Will water changes HURT or HELP/DELAY the cycle?

naterealbig
01/17/2012, 09:52 PM
First, check your ammonia test expiration date. If it's past, don't count on the kit giving you an accurate reading. Do your corals and fish look distressed? A water change won't hurt anything, but even if you did a 50% water change it would only reduce your ammonia to .125ppm, which is still toxic. Also, which form(s) of ammonia does your test kit test for specifically?

excitedforfish
01/17/2012, 09:56 PM
checked the kit and it isnt expired. Made sure I followed the directions to a tee, but has anyone else noticed the longer a test tube sits, the darker the results get?

I don't know what it tests for....I just have the normal API saltwater master test kit.

Also, my fish look okay. Corals look great. I have 2 clowns, 1 firefish, and 1 yellow watchman. The 2 latter hide all the time. clowns seem okay though/

naterealbig
01/17/2012, 10:08 PM
OK. Yes, on some of the test kits I have had in the past, they definitely get darker the longer they sit. The trick is to read the test at exactly the time it says to on the test kit.

There are 2 species of ammonia that your test kit is reading, which gives you the result of total ammonia (NH3 & NH4+). NH3 (ammonium) is the more toxic of the two; More can be found on ammonia in this article: http://reefkeeping.com/issues/2007-02/rhf/index.php

Bottom line? If the corals and fish look OK, I wouldn't worry about it. A water change would likely stress the animals more, and could potentially stir up more detritus, which is likely where the problem originated.

Best,

Nate

davocean
01/17/2012, 10:25 PM
In most situations a WC can only help, not hinder.
I would definitely be doing larger than normal WC's if I detected any amonia, and it is a good idea to do larger WC's and more often after a swap like that, especially if you disturbed and reused the sand bed.

excitedforfish
01/17/2012, 10:26 PM
Okay thank you.

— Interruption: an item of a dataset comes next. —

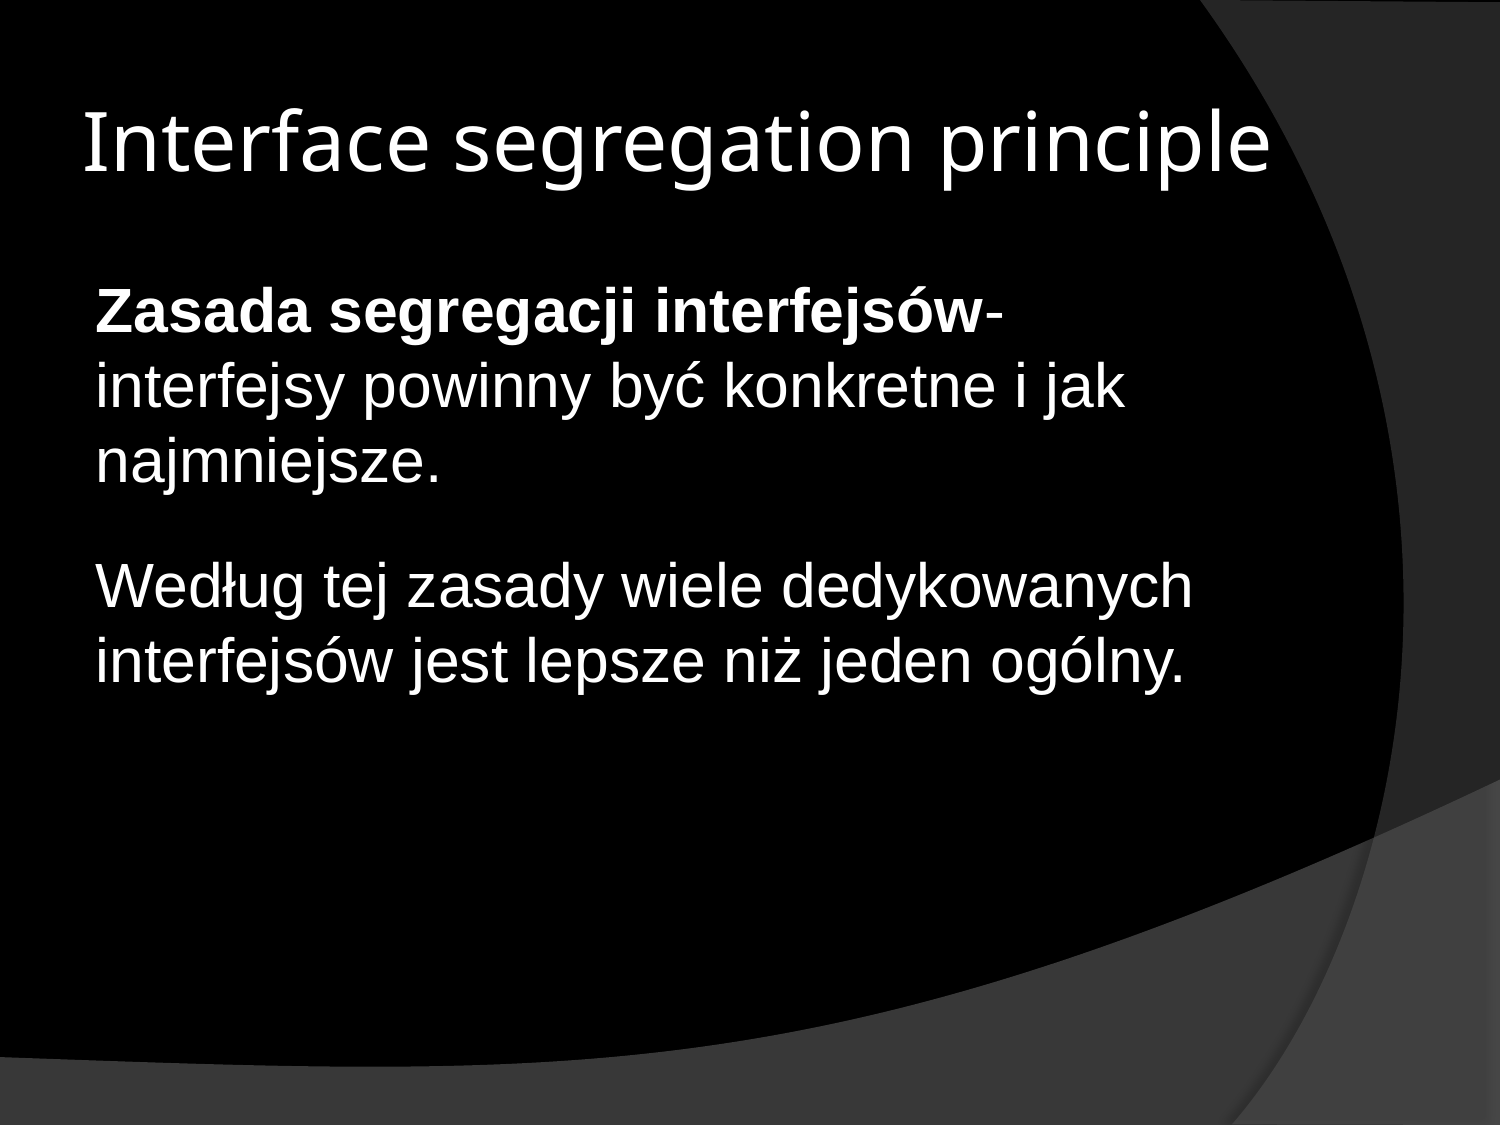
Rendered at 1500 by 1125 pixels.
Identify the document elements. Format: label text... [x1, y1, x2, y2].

title Interface segregation principle [75, 45, 1300, 233]
list Zasada segregacji interfejsów- interfejsy powinny być konkretne i jak najmniejsze. Według tej zasady wiele dedykowanych interfejsów jest lepsze niż jeden ogólny. [75, 262, 1300, 1005]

Will keep an eye on it.

anyone else want to give me advice :o)

Bluemon
01/18/2012, 12:22 AM
im pretty sure ammonia is more toxic than ammonium

b0bab0ey
01/18/2012, 12:30 AM
For now I would just keep an eye on your fish/corals and keep testing. If it is a mini-cycle then hopefully there's enough bacteria left living in your LR/sand to get the situation back under control. You also might want to go buy a bottle of Prime or Amquel to have on hand just in case things get ugly. Also, buy a Seachem Ammonia Alert Badge so you can continuously monitor your ammonia. Obviously you want to get back down to 0 ammonia but 0.25 isn't normally high enough to start killing stuff. If you hit 0.5 then start to panic.

rsl3
01/18/2012, 12:37 AM
If ammonia is high, make sure that when you do a water change that you strictly remove water, not a complete vacuum of the sandbed as you will be removing more bacteria which you do not want to do.

Curious George
01/18/2012, 06:47 AM
I would vacuum the top layer of the sand bed to remove detritus and step up the water changes. Adding two fish and reducing the size of the tank is likely to cause ammonia spikes. Removing some of the debris and increasing the frequency of the water changes will allow the good bacteria time to "catch up" to the increased bio-load.